Are you really willing to be separated from the realm of sin and death, to give your life-force to God without reservation? Are you really? Prove it. If you are a Christian surely you have from time to time felt the desire to prove it. Well, prove it. Undertake the same sort of self-denial the Nazirite did and do so for the same reason. Are you willing to offer to the Lord your life in some way that others in our world – others perhaps among your Christian friends, even your family – will certainly find over-zealous, fanatical, akin to refusing to attend the funeral of your mother or father. Are you really willing? Prove it. And if you aren’t really willing to take such steps – such steps as the godly have taken before you through the ages of Christian devotion – why not?

President Jimmy Carter once reminisced about his interview with Admiral Hyman Rickover, the founder of the nuclear navy.

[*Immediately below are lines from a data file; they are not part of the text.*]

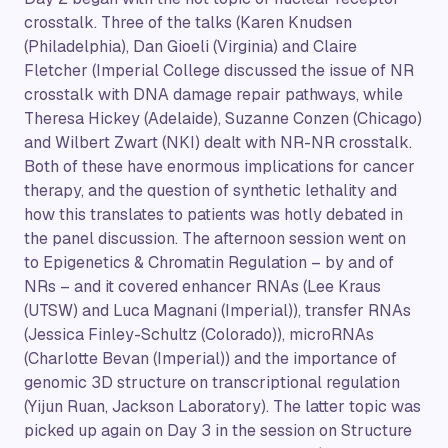
crosstalk. Three of the talks (Karen Knudsen
(Philadelphia), Dan Gioeli (Virginia) and Claire
Fletcher (Imperial College discussed the issue of NR
crosstalk with DNA damage repair pathways, while
Theresa Hickey (Adelaide), Suzanne Conzen (Chicago)
and Wilbert Zwart (NKI) dealt with NR-NR crosstalk.
Both of these have enormous implications for cancer
therapy, and the question of synthetic lethality and
how this translates to patients was hotly debated in
the panel discussion. The afternoon session went on
to Epigenetics & Chromatin Regulation – by and of
NRs – and it covered enhancer RNAs (Lee Kraus
(UTSW) and Luca Magnani (Imperial)), transfer RNAs
(Jessica Finley-Schultz (Colorado)), microRNAs
(Charlotte Bevan (Imperial)) and the importance of
genomic 3D structure on transcriptional regulation
(Yijun Ruan, Jackson Laboratory). The latter topic was
picked up again on Day 3 in the session on Structure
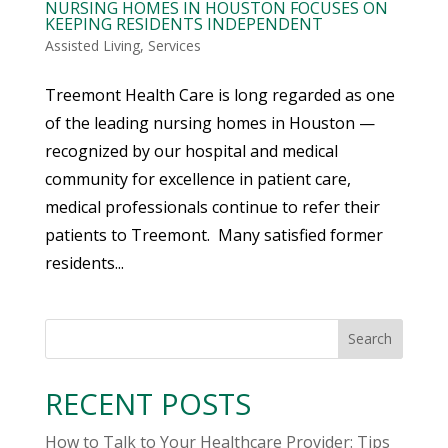
NURSING HOMES IN HOUSTON FOCUSES ON
KEEPING RESIDENTS INDEPENDENT
Assisted Living
,
Services
Treemont Health Care is long regarded as one
of the leading nursing homes in Houston —
recognized by our hospital and medical
community for excellence in patient care,
medical professionals continue to refer their
patients to Treemont. Many satisfied former
residents...
Search
RECENT POSTS
How to Talk to Your Healthcare Provider: Tips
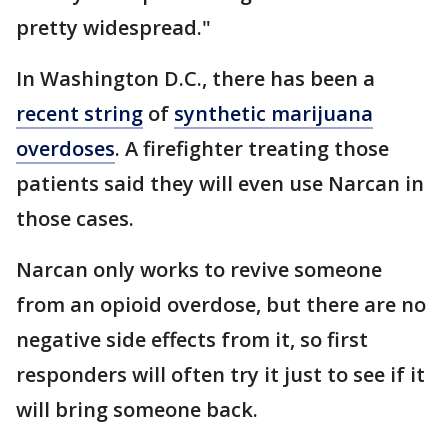
pretty widespread."
In Washington D.C., there has been a
recent string
of
synthetic marijuana
overdoses
. A firefighter treating those
patients said they will even use Narcan in
those cases.
Narcan only works to revive someone
from an opioid overdose, but there are no
negative side effects from it, so first
responders will often try it just to see if it
will bring someone back.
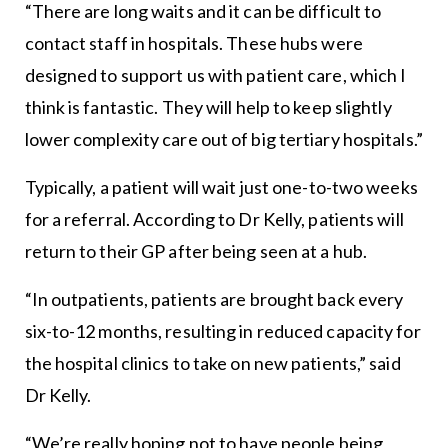
“There are long waits and it can be difficult to
contact staff in hospitals. These hubs were
designed to support us with patient care, which I
think is fantastic. They will help to keep slightly
lower complexity care out of big tertiary hospitals.”
Typically, a patient will wait just one-to-two weeks
for a referral. According to Dr Kelly, patients will
return to their GP after being seen at a hub.
“In outpatients, patients are brought back every
six-to-12 months, resulting in reduced capacity for
the hospital clinics to take on new patients,” said
Dr Kelly.
“We’re really hoping not to have people being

Carter as you remember was a navy officer before his political life. Rickover used to interview every officer, from ensign on up – who had volunteered and been approved to serve on a nuclear submarine. This interview was the stuff of navy legend, a terrifying hour or two that those who suffered through it would talk about in hushed tones for the rest of their lives. Those who had gone through the ordeal recommended that a young man choose a few subjects he knew a lot about and be prepared to talk to the Admiral about those. Carter chose renaissance art, naval gunnery, and a few others. But after an hour he found himself in a cold sweat. The Admiral knew more about all of those subjects that he ever would. As the interview wound down, with Carter wondering what sort of impression he had made, Admiral Rickover asked him a question.

“Where did you stand in your graduating class at the Academy?” “Sir,” came the reply, “Proudly I finished 56th out of a class of 820.” Then another question: “Did you do your best?” Carter was about to say, “Yes, Sir, I did!” But caught himself, thought that presumptuous, and said instead, “Well sir, sometimes I did and sometimes I did not.” “So,” Admiral Rickover replied, “You are saying that you did not do your best.” “Well, yes sir; I guess that is right.”

As he swiveled his chair, signaling that the interview was over, Rickover asked, “Why not?”

Let no one take our crown in the proclamation of the grace of God, but let no one speak more forcefully either of the duty and the obligation of a Christian man or woman to be all he or she can be and should be for his or for her God and Savior. There is a sacrifice to be made, there is a goal to be sought with might and main, there is to be a determination that no one and nothing can weaken or cause to flag. There are things in our lives that need to be rooted out. There are things in our lives that need to be put in and we are to let nothing stand in the way. We love God because he first loved us. We boast in nothing but the cross of our Lord Jesus Christ. But, we will, come what may, put on holiness in the fear of the Lord; we will not be deterred from growing up as high in godliness as we can by God’s grace and our own concentrated effort. And one principal way in which this is done, in which this has always been done, is to take steps to put that godliness into practice in ways that matter, to embody it in specific commitments before the Lord.

A vow is a promise you do not have to make; but once you have made it you must keep it. Serious Christians know that; you must keep your vows. And yet serious Christians make those vows and those commitments anyway because they know that this is a biblically approved, a divinely ordered way of taking great steps forward and upward in everything that is pleasing to God.